> [Problem requirements]:
Pick out every line of the material below that contains the word "visuelleneugier", and copy each one. Letter case counts.

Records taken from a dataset
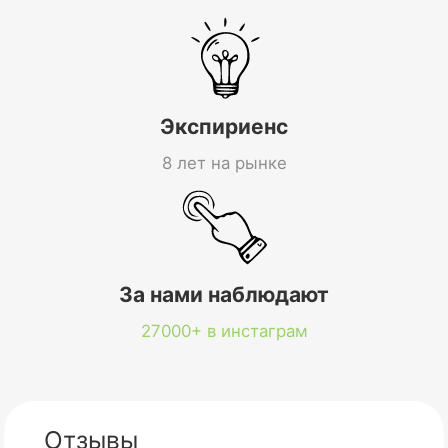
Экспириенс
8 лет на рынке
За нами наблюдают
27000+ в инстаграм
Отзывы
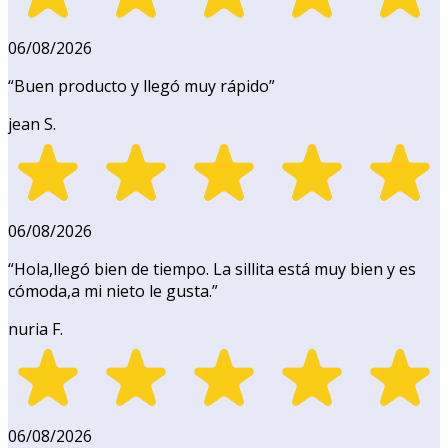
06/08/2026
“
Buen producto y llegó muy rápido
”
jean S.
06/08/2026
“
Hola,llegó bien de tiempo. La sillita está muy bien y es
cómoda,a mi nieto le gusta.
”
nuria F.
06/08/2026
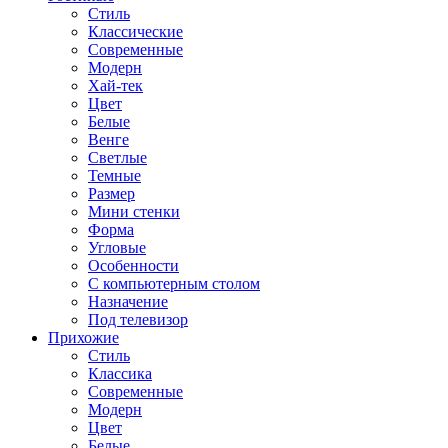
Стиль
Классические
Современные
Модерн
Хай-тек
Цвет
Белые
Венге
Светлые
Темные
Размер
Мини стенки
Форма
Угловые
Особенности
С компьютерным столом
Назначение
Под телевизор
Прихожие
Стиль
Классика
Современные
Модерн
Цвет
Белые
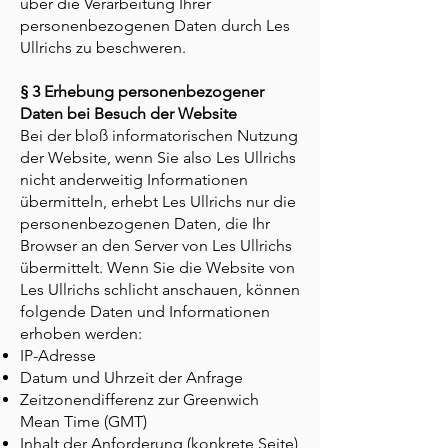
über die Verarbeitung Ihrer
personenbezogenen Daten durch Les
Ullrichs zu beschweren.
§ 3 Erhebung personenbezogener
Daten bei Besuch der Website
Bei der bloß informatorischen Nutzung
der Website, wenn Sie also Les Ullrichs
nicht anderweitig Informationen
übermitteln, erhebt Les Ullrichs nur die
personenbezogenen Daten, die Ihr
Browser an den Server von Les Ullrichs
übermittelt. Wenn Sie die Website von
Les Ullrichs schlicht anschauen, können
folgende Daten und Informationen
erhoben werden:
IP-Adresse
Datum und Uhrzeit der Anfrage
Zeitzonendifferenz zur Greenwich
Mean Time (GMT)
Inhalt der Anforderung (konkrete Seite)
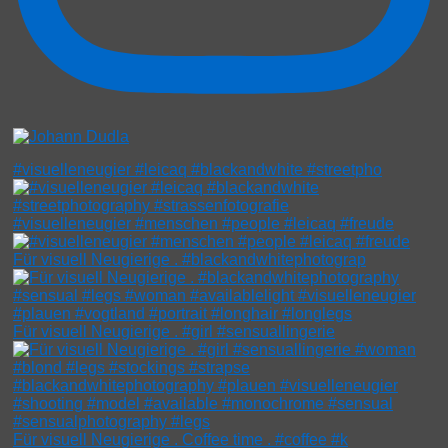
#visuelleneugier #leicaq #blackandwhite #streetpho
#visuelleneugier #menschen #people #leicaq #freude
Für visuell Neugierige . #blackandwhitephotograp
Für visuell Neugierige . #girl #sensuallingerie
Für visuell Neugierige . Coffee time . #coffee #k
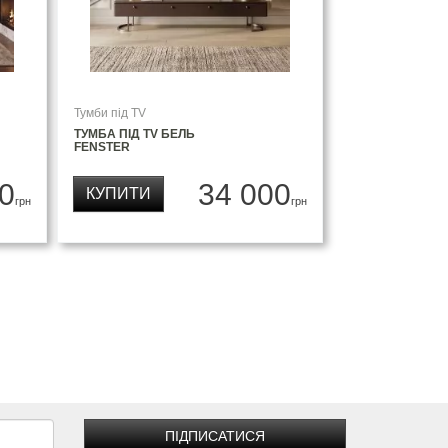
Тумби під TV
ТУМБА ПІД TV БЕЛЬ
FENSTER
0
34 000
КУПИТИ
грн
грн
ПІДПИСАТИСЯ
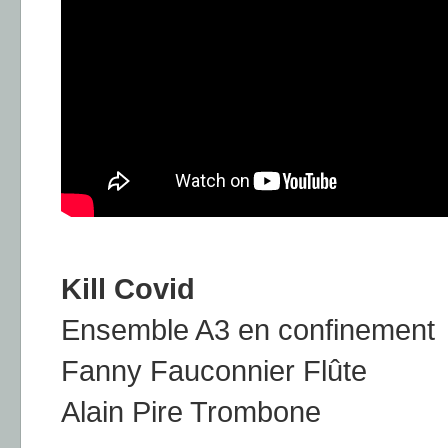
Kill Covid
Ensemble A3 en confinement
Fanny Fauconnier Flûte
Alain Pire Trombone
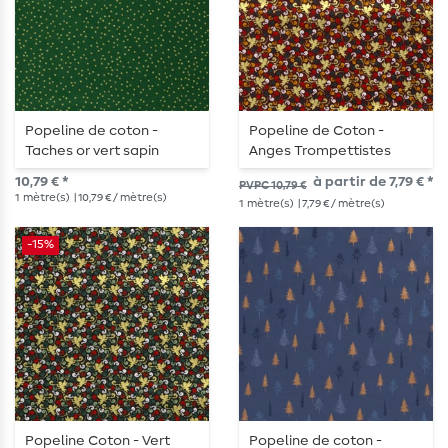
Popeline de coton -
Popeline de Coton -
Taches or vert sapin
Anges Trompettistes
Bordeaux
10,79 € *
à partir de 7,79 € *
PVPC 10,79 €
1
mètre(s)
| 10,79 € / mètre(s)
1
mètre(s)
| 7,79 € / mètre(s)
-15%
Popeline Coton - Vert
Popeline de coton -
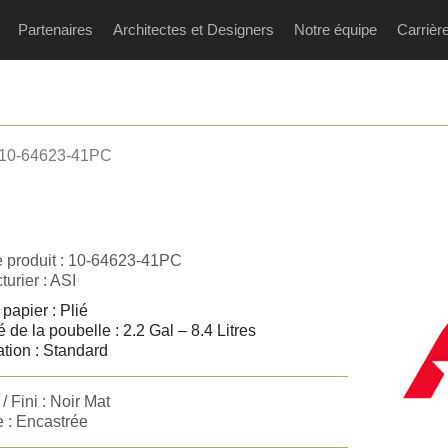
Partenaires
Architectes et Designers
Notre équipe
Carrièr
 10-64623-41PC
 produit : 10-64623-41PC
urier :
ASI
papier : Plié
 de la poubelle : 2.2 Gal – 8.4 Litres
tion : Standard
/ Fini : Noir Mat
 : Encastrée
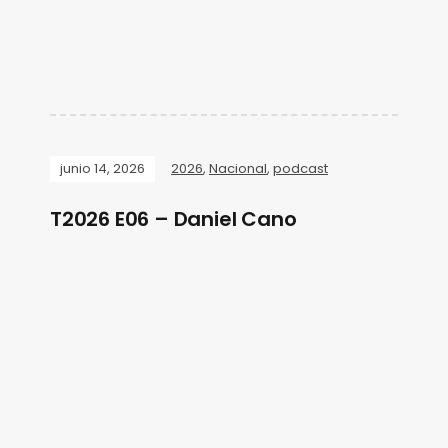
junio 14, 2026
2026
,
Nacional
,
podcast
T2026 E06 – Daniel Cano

> [Written answer]:
#visuelleneugier #leicaq #blackandwhite #streetpho
#visuelleneugier #menschen #people #leicaq #freude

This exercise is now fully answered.